Frecuentemente se alude a que los rastros de los totalitarismos del siglo XX se han suprimido totalmente de los países afectados. Esto no es cierto ni el caso de Italia, Alemania o Rusia. Y los ejemplos serían numerosísimos. Naturalmente se les ha eliminado el simbolismo de enseñas o inscripciones pero subsisten con otras funciones. Vuelvo a repetir que no quedaría nada en pie si intentáramos borrar absolutamente todo lo ensuciado. Porque el dictador, en la misma visita que supuso la inauguración del hito de la Feixina, también asistió al traslado de los despojos del último rey de Mallorca a la capilla de la Trinidad de la catedral de Palma, rehabilitada convenientemente para la ocasión. Llevado al extremo ¿cualquier rastro de lo nefasto se convierte en canditato a la destrucción?

Volviendo al principio todo depende de la voluntad para forzar la barrera fluctuante entre los significantes y los significados de unos signos que portan la carga de consagrar su existencia a la memoria y que por ésto se han considerado monumentos (del latín monumentum: medio para recordar cualquier cosa). Pero somos libres para negar sus significados o despojarlos completamente de ellos; podemos obligarlos a dejar de ser monumentos. Así despojados de énfasis simbólicos asumiran su verdadero papel: ser hitos formales, en definitiva, una forma más de la ciudad. Naturalmente, debemos conservar la memoria, y tener siempre presentes a los culpables, pero no tiene ningún sentido proponer la destrucción de formas u objetos inocentes empleados por aquéllos.

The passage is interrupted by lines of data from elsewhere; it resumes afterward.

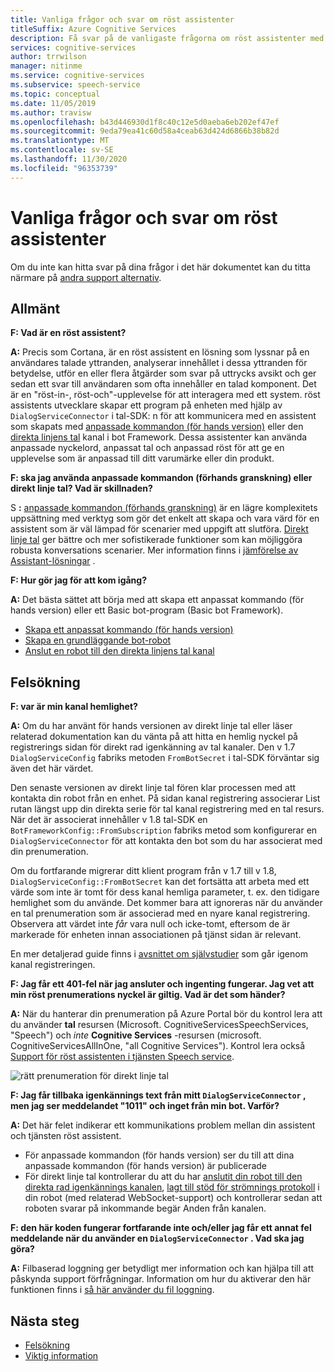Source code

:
 ```yaml
---
title: Vanliga frågor och svar om röst assistenter
titleSuffix: Azure Cognitive Services
description: Få svar på de vanligaste frågorna om röst assistenter med anpassade kommandon (förhands granskning) eller direkt linje tal kanalen.
services: cognitive-services
author: trrwilson
manager: nitinme
ms.service: cognitive-services
ms.subservice: speech-service
ms.topic: conceptual
ms.date: 11/05/2019
ms.author: travisw
ms.openlocfilehash: b43d446930d1f8c40c12e5d0aeba6eb202ef47ef
ms.sourcegitcommit: 9eda79ea41c60d58a4ceab63d424d6866b38b82d
ms.translationtype: MT
ms.contentlocale: sv-SE
ms.lasthandoff: 11/30/2020
ms.locfileid: "96353739"
---
```

# <a name="voice-assistants-frequently-asked-questions"></a>Vanliga frågor och svar om röst assistenter

Om du inte kan hitta svar på dina frågor i det här dokumentet kan du titta närmare på [andra support alternativ](../cognitive-services-support-options.md?context=%2fazure%2fcognitive-services%2fspeech-service%2fcontext%2fcontext%253fcontext%253d%2fazure%2fcognitive-services%2fspeech-service%2fcontext%2fcontext).

## <a name="general"></a>Allmänt

**F: Vad är en röst assistent?**

**A:** Precis som Cortana, är en röst assistent en lösning som lyssnar på en användares talade yttranden, analyserar innehållet i dessa yttranden för betydelse, utför en eller flera åtgärder som svar på uttrycks avsikt och ger sedan ett svar till användaren som ofta innehåller en talad komponent. Det är en "röst-in-, röst-och"-upplevelse för att interagera med ett system. röst assistents utvecklare skapar ett program på enheten med hjälp av `DialogServiceConnector` i tal-SDK: n för att kommunicera med en assistent som skapats med [anpassade kommandon (för hands version)](custom-commands.md) eller den [direkta linjens tal](direct-line-speech.md) kanal i bot Framework. Dessa assistenter kan använda anpassade nyckelord, anpassat tal och anpassad röst för att ge en upplevelse som är anpassad till ditt varumärke eller din produkt.

**F: ska jag använda anpassade kommandon (förhands granskning) eller direkt linje tal? Vad är skillnaden?**

S **:** [anpassade kommandon (förhands granskning)](custom-commands.md) är en lägre komplexitets uppsättning med verktyg som gör det enkelt att skapa och vara värd för en assistent som är väl lämpad för scenarier med uppgift att slutföra. [Direkt linje tal](direct-line-speech.md) ger bättre och mer sofistikerade funktioner som kan möjliggöra robusta konversations scenarier. Mer information finns i [jämförelse av Assistant-lösningar](voice-assistants.md#choosing-an-assistant-solution) .

**F: Hur gör jag för att kom igång?**

**A:** Det bästa sättet att börja med att skapa ett anpassat kommando (för hands version) eller ett Basic bot-program (Basic bot Framework).

- [Skapa ett anpassat kommando (för hands version)](./quickstart-custom-commands-application.md)
- [Skapa en grundläggande bot-robot](/azure/bot-service/bot-builder-tutorial-basic-deploy?view=azure-bot-service-4.0)
- [Anslut en robot till den direkta linjens tal kanal](/azure/bot-service/bot-service-channel-connect-directlinespeech)

## <a name="debugging"></a>Felsökning

**F: var är min kanal hemlighet?**

**A:** Om du har använt för hands versionen av direkt linje tal eller läser relaterad dokumentation kan du vänta på att hitta en hemlig nyckel på registrerings sidan för direkt rad igenkänning av tal kanaler. Den v 1.7 `DialogServiceConfig` fabriks metoden `FromBotSecret` i tal-SDK förväntar sig även det här värdet.

Den senaste versionen av direkt linje tal fören klar processen med att kontakta din robot från en enhet. På sidan kanal registrering associerar List rutan längst upp din direkta serie för tal kanal registrering med en tal resurs. När det är associerat innehåller v 1.8 tal-SDK en `BotFrameworkConfig::FromSubscription` fabriks metod som konfigurerar en `DialogServiceConnector` för att kontakta den bot som du har associerat med din prenumeration.

Om du fortfarande migrerar ditt klient program från v 1.7 till v 1.8, `DialogServiceConfig::FromBotSecret` kan det fortsätta att arbeta med ett värde som inte är tomt för dess kanal hemliga parameter, t. ex. den tidigare hemlighet som du använde. Det kommer bara att ignoreras när du använder en tal prenumeration som är associerad med en nyare kanal registrering. Observera att värdet inte _får_ vara null och icke-tomt, eftersom de är markerade för enheten innan associationen på tjänst sidan är relevant.

En mer detaljerad guide finns i [avsnittet om självstudier](tutorial-voice-enable-your-bot-speech-sdk.md#register-the-direct-line-speech-channel) som går igenom kanal registreringen.

**F: Jag får ett 401-fel när jag ansluter och ingenting fungerar. Jag vet att min röst prenumerations nyckel är giltig. Vad är det som händer?**

**A:** När du hanterar din prenumeration på Azure Portal bör du kontrol lera att du använder **tal** resursen (Microsoft. CognitiveServicesSpeechServices, "Speech") och _inte_ **Cognitive Services** -resursen (microsoft. CognitiveServicesAllInOne, "all Cognitive Services"). Kontrol lera också [Support för röst assistenten i tjänsten Speech service](regions.md#voice-assistants).

![rätt prenumeration för direkt linje tal](media/voice-assistants/faq-supported-subscription.png "exempel på en kompatibel tal prenumeration")

**F: Jag får tillbaka igenkännings text från mitt `DialogServiceConnector` , men jag ser meddelandet "1011" och inget från min bot. Varför?**

**A:** Det här felet indikerar ett kommunikations problem mellan din assistent och tjänsten röst assistent.

- För anpassade kommandon (för hands version) ser du till att dina anpassade kommandon (för hands version) är publicerade
- För direkt linje tal kontrollerar du att du har [anslutit din robot till den direkta rad igenkännings kanalen](/azure/bot-service/bot-service-channel-connect-directlinespeech), [lagt till stöd för strömnings protokoll](/azure/bot-service/directline-speech-bot) i din robot (med relaterad WebSocket-support) och kontrollerar sedan att roboten svarar på inkommande begär Anden från kanalen.

**F: den här koden fungerar fortfarande inte och/eller jag får ett annat fel meddelande när du använder en `DialogServiceConnector` . Vad ska jag göra?**

**A:** Filbaserad loggning ger betydligt mer information och kan hjälpa till att påskynda support förfrågningar. Information om hur du aktiverar den här funktionen finns i [så här använder du fil loggning](how-to-use-logging.md).

## <a name="next-steps"></a>Nästa steg

- [Felsökning](troubleshooting.md)
- [Viktig information](releasenotes.md)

No se me olvida la conservación durante la revolución rusa de los palacios imperiales símbolos del despótico poder de los zares, porque las razones esgrimidas para su conservación todavía me parecen todavía útiles. Tampoco el que la República Francesa mantenga los monumentos de una realeza que contribuyó en sus orígenes a eliminar.

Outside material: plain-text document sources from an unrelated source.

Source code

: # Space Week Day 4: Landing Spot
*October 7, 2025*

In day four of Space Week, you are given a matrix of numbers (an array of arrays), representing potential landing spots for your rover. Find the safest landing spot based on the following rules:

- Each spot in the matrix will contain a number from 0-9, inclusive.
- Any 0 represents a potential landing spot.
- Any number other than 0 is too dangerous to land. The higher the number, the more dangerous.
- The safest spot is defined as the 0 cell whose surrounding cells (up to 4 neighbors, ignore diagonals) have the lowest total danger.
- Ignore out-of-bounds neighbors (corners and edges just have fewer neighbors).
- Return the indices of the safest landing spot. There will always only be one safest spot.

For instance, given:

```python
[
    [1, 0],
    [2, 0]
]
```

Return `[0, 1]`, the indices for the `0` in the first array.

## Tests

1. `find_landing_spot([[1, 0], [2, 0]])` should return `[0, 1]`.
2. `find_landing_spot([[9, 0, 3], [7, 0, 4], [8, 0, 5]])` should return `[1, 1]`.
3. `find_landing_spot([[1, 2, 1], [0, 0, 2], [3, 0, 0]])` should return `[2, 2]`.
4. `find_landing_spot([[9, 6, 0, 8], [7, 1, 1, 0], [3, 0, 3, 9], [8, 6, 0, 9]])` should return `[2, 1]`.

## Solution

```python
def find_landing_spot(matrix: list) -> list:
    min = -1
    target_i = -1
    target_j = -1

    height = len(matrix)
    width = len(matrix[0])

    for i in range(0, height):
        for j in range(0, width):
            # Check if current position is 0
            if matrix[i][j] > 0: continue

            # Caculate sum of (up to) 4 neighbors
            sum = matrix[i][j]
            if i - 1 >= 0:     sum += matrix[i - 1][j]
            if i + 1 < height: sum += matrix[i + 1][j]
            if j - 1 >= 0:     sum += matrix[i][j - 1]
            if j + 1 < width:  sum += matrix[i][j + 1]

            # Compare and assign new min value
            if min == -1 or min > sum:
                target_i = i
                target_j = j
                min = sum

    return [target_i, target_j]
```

Frente al vandalismo y la destrucción, que también han existido, tal vez sea una característica de la historia europea sobre esta cuestión, la capacidad de conservar, eliminando los significados de unas instituciones y símbolos que ingénuamente aspiraron ser eternos. Pero ni los que los promovieron lo han sido ni sus ideas ni sus instrumentos tampoco. El cambio de significados o simplemente el prescindir de ellos supone acercarse humildemente a los objetos, no traspasar su propia materialidad, restándoles las intenciones de sus promotores. He aquí la gran revancha: ya no sirven para significar. Y el resultado puede ser anodino si se quiere, pero la desvirtuación se nos revela más útil y más barata que la destrucción. Puede ser también contradictorio, porque la mezcla es paradigmática de las servidumbres implicitas todo colectivo o persona, frente al puritanismo poseedor de la verdad absoluta.

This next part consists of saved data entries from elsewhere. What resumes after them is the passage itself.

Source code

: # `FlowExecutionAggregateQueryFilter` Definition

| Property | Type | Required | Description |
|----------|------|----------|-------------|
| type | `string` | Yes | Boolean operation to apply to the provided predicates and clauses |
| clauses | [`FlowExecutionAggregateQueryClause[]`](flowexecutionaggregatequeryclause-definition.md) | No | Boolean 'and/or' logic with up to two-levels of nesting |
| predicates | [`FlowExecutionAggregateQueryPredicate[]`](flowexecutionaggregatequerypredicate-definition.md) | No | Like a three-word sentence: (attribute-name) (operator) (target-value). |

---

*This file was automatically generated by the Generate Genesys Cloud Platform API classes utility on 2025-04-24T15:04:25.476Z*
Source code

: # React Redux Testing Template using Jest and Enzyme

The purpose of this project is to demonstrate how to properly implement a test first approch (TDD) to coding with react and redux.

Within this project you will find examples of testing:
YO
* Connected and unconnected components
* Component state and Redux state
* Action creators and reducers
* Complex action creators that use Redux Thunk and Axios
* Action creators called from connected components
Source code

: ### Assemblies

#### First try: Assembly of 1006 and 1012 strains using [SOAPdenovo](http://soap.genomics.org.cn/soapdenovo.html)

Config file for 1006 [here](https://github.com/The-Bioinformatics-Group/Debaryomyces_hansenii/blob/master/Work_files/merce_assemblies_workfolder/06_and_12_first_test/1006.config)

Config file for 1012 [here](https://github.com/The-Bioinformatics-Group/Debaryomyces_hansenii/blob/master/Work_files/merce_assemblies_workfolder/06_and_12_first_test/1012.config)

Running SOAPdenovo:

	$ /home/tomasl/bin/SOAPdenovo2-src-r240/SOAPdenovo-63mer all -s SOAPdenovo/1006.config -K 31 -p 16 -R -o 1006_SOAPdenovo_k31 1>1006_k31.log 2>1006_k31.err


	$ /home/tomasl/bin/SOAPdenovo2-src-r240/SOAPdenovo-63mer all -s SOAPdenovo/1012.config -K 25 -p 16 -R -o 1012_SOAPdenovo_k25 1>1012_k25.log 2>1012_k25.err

Forzar o eliminar sus significados, poner en relieve la mixtificación, lo heterogéneo, es asumir a través de la voluntad las contradicciones de la condición humana. Y de paso redimir a unas piedras inocentes que, todavía absurdamente, se emplean en un sentido u otro para promover su destrucción o su conservación. Todos los que mantienen un elemento arquitectónico o urbano adjetivado se equivocan porque personifican en unas pobres piedras la nefasta conducta de sus promotores o les dan más valor que éstas tienen. ¿Por qué no dejarlo así, desnudo, como el hito que ha sido durante casi setenta años? Merece estar rodeado de apacibles paseantes ensimismados que apenas reparen en él, libre por fín del énfasis que le otorgan políticos, arquitectos, historiadores y ciudadanos.